But the world of private credit might be facing some stress. US private credit defaults jumped to 5.7% in November from 5.2% in October on a trailing 12-month basis, according to Fitch Ratings. For a subset of 300 privately issued loans rated by Fitch, the rate surged to 9.3% from 7.7%. The CEO of one of the biggest player in this asset class, Apollo, has switched into de-risking more, stockpiling cash in preparation for “when ‘something bad happens" - Note that he said "when", not "if".
2026 Prediction: A lesson in folly is worth two in wisdom the saying goes. The biggest loser from the trade war so far has been the USD. That should continue into 2026. After a year like 2025, investors have lost all capacity for disbelief. I’m not sure that they could even rise to a little gentle skepticism. 2026 will not be smooth sailing. It will put investors through thunderstorms, desert storms, hailstorms, and even several shit storms. So, prepare yourself. Be ready not to be ready. Be ready for your investment thesis to be invalidated and your forecasts to be beaten to dust. Because no predictions, no matter how well-informed, will save you from this fact: markets are unpredictable.

----------

**To do**
a) Print everything in the market commentary above from "2026 Prediction: A" down to "markets are unpredictable.".
b) According to the market commentary above, why should investors be ready for their investment thesis to be invalidated and their forecasts beaten to dust?

----------

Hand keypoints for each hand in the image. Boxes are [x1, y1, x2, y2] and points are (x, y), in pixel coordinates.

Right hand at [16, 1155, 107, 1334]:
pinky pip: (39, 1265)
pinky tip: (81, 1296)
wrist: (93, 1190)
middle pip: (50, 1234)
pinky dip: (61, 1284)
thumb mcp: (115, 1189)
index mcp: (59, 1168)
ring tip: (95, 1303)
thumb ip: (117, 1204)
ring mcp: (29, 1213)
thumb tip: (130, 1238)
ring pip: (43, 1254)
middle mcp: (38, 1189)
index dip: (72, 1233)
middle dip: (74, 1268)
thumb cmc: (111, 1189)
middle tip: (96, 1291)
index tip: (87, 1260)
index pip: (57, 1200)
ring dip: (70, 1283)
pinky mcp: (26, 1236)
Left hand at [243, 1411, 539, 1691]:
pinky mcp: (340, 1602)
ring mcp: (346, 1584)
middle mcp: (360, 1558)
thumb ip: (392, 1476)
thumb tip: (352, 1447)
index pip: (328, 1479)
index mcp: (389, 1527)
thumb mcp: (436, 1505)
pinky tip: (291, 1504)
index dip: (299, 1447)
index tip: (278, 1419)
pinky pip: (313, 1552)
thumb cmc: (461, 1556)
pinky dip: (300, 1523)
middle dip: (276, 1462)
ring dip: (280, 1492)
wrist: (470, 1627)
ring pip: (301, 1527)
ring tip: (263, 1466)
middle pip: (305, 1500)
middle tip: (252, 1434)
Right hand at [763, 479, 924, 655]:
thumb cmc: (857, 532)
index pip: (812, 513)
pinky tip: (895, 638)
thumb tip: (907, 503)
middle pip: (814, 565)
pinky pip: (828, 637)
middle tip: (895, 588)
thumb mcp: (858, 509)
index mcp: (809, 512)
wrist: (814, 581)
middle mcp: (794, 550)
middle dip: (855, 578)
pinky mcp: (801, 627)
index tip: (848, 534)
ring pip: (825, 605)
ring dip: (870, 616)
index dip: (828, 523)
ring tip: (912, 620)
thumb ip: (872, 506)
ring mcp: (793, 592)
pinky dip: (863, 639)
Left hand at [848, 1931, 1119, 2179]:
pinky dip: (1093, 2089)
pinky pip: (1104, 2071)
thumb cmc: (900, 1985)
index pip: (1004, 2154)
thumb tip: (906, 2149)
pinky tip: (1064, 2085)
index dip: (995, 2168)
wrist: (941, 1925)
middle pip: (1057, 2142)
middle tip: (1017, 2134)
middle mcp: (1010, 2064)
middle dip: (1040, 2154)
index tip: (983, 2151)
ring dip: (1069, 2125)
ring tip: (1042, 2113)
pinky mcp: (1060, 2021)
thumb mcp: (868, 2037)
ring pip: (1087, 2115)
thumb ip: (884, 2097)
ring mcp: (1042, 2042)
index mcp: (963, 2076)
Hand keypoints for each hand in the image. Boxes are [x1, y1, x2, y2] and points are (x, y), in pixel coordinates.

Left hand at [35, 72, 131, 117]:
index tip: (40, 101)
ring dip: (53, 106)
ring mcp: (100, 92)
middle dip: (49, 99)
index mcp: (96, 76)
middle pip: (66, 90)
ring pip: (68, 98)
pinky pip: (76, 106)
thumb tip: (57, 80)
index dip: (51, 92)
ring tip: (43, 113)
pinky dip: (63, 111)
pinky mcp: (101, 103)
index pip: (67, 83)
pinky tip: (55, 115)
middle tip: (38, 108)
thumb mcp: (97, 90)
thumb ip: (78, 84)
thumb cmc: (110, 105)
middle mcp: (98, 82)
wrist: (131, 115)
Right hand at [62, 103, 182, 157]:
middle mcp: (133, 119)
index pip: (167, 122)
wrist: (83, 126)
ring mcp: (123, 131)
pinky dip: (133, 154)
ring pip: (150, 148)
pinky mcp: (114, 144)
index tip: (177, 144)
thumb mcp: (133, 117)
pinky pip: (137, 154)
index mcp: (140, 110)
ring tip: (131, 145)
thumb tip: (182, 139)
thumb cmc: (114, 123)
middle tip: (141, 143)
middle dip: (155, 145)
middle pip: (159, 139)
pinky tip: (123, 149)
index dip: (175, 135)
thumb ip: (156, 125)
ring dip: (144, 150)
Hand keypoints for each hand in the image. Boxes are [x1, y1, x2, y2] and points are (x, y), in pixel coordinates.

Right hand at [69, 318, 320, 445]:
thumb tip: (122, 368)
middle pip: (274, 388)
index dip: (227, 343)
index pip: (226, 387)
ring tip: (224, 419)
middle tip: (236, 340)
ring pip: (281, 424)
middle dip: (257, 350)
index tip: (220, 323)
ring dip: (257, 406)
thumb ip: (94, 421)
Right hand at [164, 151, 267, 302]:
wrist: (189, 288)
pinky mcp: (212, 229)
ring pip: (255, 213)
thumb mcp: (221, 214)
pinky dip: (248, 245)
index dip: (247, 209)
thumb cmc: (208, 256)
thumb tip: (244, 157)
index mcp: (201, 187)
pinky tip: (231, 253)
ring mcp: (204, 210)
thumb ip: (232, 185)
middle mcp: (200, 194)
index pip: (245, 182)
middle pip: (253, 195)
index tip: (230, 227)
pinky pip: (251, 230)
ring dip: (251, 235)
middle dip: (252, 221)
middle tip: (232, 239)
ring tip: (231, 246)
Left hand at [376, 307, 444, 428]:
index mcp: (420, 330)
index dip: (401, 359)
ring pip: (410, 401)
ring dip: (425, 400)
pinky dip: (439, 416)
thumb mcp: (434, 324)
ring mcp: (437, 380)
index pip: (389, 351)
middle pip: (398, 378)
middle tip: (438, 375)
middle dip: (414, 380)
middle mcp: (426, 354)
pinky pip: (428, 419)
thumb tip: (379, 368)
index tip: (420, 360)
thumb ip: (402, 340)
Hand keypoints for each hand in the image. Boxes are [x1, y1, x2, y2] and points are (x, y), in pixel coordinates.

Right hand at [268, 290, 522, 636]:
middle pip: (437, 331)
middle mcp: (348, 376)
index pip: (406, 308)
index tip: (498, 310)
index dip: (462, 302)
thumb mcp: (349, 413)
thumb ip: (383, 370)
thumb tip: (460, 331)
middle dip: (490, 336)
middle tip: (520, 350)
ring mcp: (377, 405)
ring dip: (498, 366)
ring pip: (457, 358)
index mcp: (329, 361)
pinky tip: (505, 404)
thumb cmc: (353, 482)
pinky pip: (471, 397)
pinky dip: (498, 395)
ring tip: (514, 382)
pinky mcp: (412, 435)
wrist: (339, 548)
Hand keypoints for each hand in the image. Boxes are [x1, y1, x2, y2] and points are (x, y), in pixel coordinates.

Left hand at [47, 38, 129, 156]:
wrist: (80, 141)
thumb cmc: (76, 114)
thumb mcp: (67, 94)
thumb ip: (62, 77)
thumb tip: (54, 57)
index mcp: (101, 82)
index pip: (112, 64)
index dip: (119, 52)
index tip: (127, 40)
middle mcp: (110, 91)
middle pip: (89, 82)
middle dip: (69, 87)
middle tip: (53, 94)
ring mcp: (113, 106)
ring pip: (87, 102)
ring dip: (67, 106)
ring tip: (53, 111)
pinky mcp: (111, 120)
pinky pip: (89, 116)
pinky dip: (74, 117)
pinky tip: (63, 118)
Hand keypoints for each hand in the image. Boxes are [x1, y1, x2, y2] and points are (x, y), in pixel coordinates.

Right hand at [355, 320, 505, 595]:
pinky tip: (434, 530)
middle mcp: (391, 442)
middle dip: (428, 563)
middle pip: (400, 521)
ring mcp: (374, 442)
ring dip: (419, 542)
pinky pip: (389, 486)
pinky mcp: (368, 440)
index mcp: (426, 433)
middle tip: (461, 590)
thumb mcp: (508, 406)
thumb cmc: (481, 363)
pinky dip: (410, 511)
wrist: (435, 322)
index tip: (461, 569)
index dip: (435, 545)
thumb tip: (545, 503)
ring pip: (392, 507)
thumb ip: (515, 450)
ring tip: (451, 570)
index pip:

----------

**Answers for each item**
a)
2026 Prediction: A lesson in folly is worth two in wisdom the saying goes. The biggest loser from the trade war so far has been the USD. That should continue into 2026. After a year like 2025, investors have lost all capacity for disbelief. I’m not sure that they could even rise to a little gentle skepticism. 2026 will not be smooth sailing. It will put investors through thunderstorms, desert storms, hailstorms, and even several shit storms. So, prepare yourself. Be ready not to be ready. Be ready for your investment thesis to be invalidated and your forecasts to be beaten to dust. Because no predictions, no matter how well-informed, will save you from this fact: markets are unpredictable.

b) Because no predictions, however well-informed, can protect investors from the fact that markets are unpredictable. The commentary also expects 2026 not to be smooth sailing and to put investors through many storms.